Task directions.
Reproduce every line of the listing below word for word, leaving out the pictures.

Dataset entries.
****
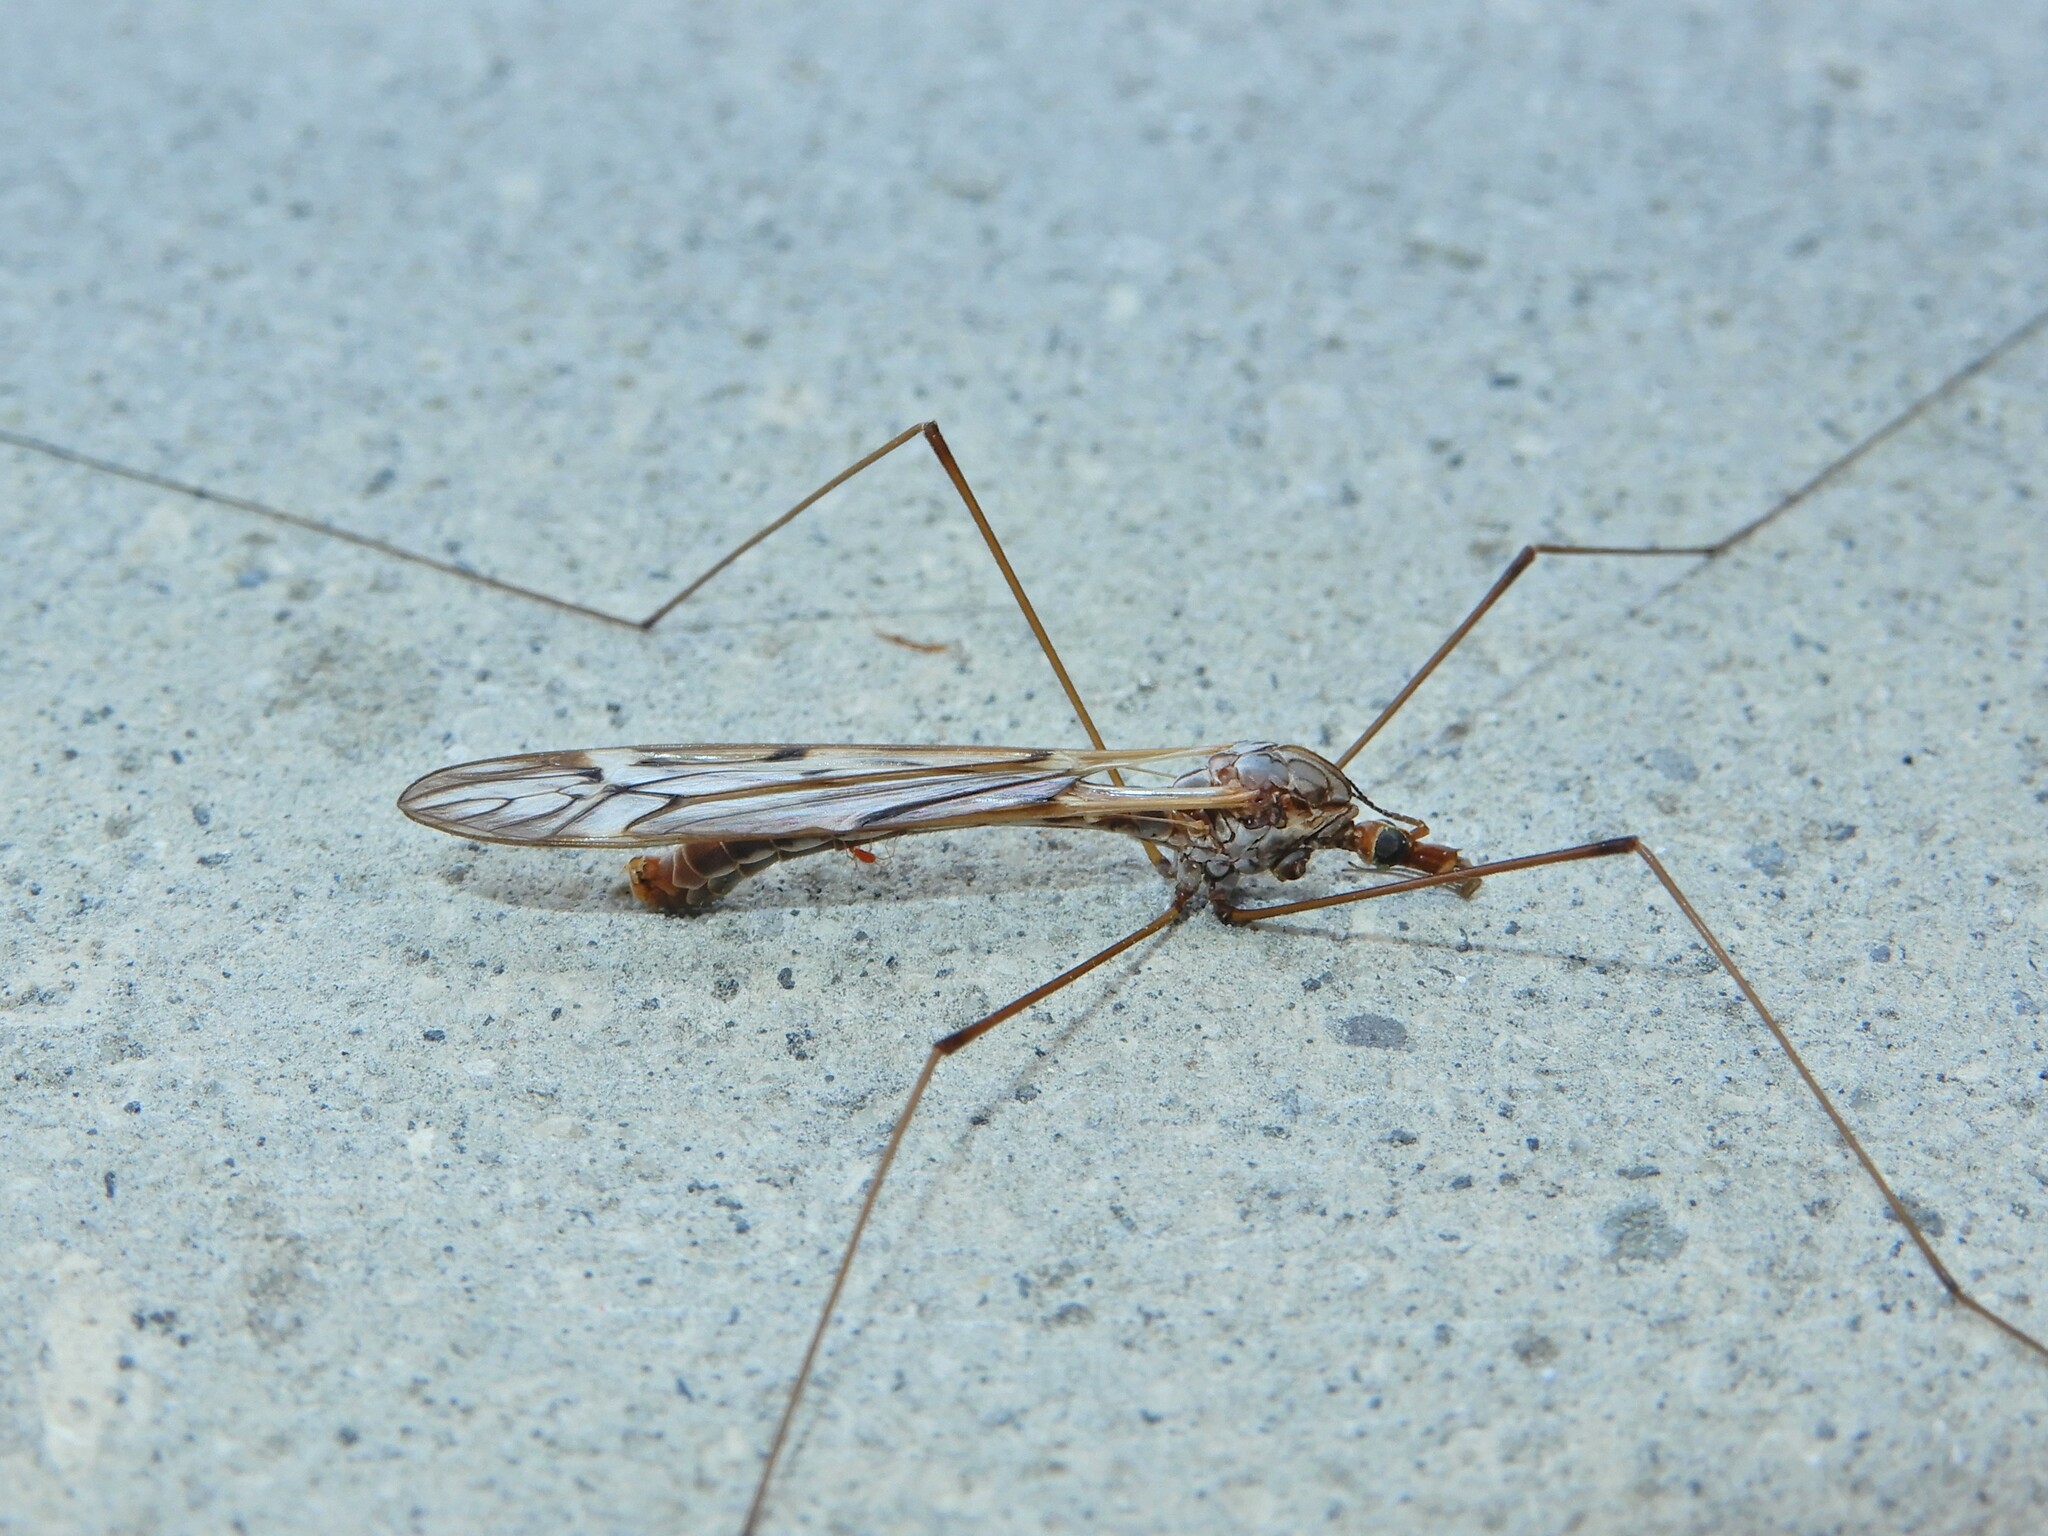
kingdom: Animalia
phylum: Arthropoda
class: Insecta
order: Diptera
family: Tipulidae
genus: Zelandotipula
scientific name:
****
Task result.
kingdom: Animalia
phylum: Arthropoda
class: Insecta
order: Diptera
family: Tipulidae
genus: Zelandotipula
scientific name:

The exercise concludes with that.